While changing social norms reflected in books, plays, and movies have shown the acceptance of the first two, I think it’s fair to say that the last topic still remains a taboo in art.
Or, as Adriano Shaplin’s Hearts of Man’s criminal defense attorney states even her reluctance, "I don’t do politics, and luring’s a politicized crime."
In Hearts, a police sting arrests the mid-thirty-something Rabideux (Drew Friedman) attempting to meet a 14-year old boy after dozens of suggestive online chats that they’ve recorded (and conducted). The initially self-serving DA (Paul Schnabel), goaded on by the lead detective (Dennis McSorley), the media, and the community activist leader of "Jill’s Group" (Tara V. Perry), indicts him on every possible charge.
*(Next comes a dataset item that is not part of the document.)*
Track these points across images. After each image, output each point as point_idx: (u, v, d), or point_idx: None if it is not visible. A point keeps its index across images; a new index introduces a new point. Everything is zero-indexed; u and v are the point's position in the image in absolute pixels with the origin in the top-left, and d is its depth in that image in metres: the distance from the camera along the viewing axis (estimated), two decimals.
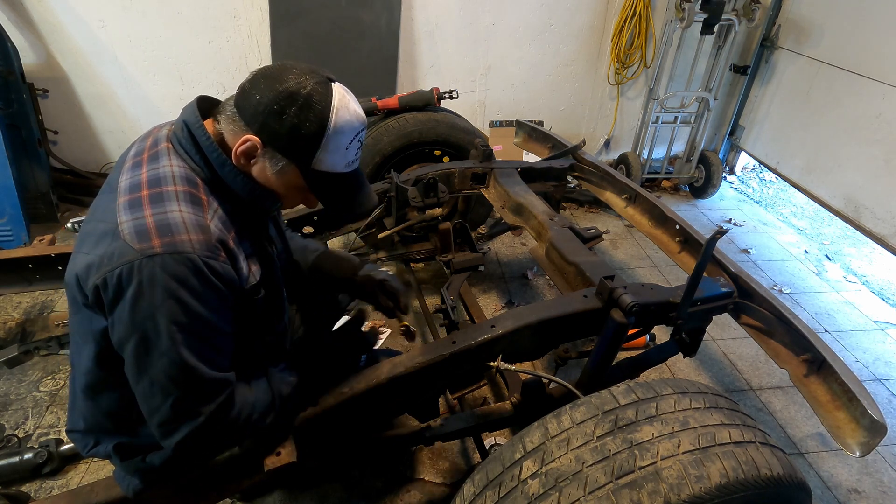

Rabideux’s sister Kris (Kristen Sieh) interns at a law firm, and convinces crusading defense attorney Vicki DeFazio (Stephanie Viola) to take the case.
Most people who go to the theatre wouldn’t think twice about condemning even a potential child offender, even one who’s engaged in online luring only (reinforcing Nabokov’s point). Yet Shaplin’s play takes the opposite approach entirely-indicting everyone but the perpetrator for their self-righteousness, their gun-jumping approach to justice, and their leering voyeurism in the popularity of programs like "To Catch a Predator."
But Shaplin’s also very careful to draw his character and his crimes in a way that not only implies potential innocence of a man victimized by an overzealous police sting, but to craft the language of the internet chat’s in a highly ambiguous not-clearly-sexual manner. And his play argues (much like an essay argues, but not always like a play argues), that anti-child endangerment programs and Megan’s law often ensnare lesser types than the hard-core pedophiles, and in those cases do more harm than good.
For such odious subject matter, this is a very compelling new work, especially in this world premiere by New Jersey’s The Riot Group (as part of the 2007 Philadelphia Fringe Festival).
Shaplin’s obvious gift lies in his use of language to shape characters, which ranges from the coarse, streetwise vernacular of the detective, to the Biblical alliterations of his Chris Hansen tele-clone Rex (Friedman, double-cast), to the intense, near poetry spoken by DeFazio. Phrases like "you log one half a dirty phone call and call it police work" mingle with "I knew these laws were wrong, but I hid and did nothing...and now I must defend those human remains whose corpses even seagulls would avoid" to create an effect that’s half Law & Order, and half C.S. Lewis style religious prose drama.
For the most part, the actors underscore the text with sincere, nuanced performances. Friedman is just pathetic (and guilty) enough as the alleged predator, while McSorley presents a cantankerous, too-funny-to-dislike detective. Only Schnabel fails to present a convincing role in his DA, either in his reticence to push the case, or his half-hearted attempts to get the media to back off when he barks, "the law is not your sentiment."
However, the women outclass all of the men in this production, though not enough to provide a noticeable imbalance, as Perry’s roles all line up morally opposed to the parts played by Sieh and Viola. Perry shifts effortlessly through multiple, disparate roles, and Sieh’s concerned, yet doubting sister gives an insightful haggling of her emotions from denial through rationalization, while still making the audience feel her shudders when faced with a brother who may have tried to lure a teenager into his bed.
Yet it’s Viola who gives one the best performances of the entire fringe in her attorney’s mix of Christian zeal and legal righteousness. Her quick, nervous movements across the stage generate more tension that what’s on the page, and she makes her final sequence of scenes a heart-rending experience to watch as she crumbles under the weight of the "you’re fucked either way" statutes set up to condemn any defense of these offenders.
Regrettably, it’s this aspect that Shaplin didn’t focus upon more in his play-the frustration experienced by many (mostly drug offenders) slammed by a prosecutorial system in this country that indicts defendants with "attempted" and "conspiracy" charges on top of the actual acts themselves-all in an effort to railroad them into pleading guilty to a lesser charge. Instead, he veered off course to indict too many other sources-the media, the internet itself, the "Jill’s group" type community activists-all of which diffused the injustice initially brought about by the overzealous laws and their highly politicized enforcement.
The play ends with Rabideux, arriving back at his apartment, after pleading guilty (and receiving a long probation) to a lesser charge, only to find an activist has already posted a flier labeling him as a sex offender all over his neighborhood. Rabideux’s guilt remains indeterminate, and I’m inclined to pity him for the self-inflicted wound he’s put on his life, but not because he’s suffered an injustice.
This is partially the fault of the story, and partly the fault of the playwright. The plot never let Rabideux defend himself in a trial, and his early protests of "I didn’t do anything wrong" aren’t the same as innocence. However, Shaplin errs in trying to do too much (the whole media indictment became one monologue of a dead end), and as a result, only touches upon the source of the potential injustice he wants to point out, alerting us to a problem like a town crier vaguely saying, "there’s a fire...somewhere."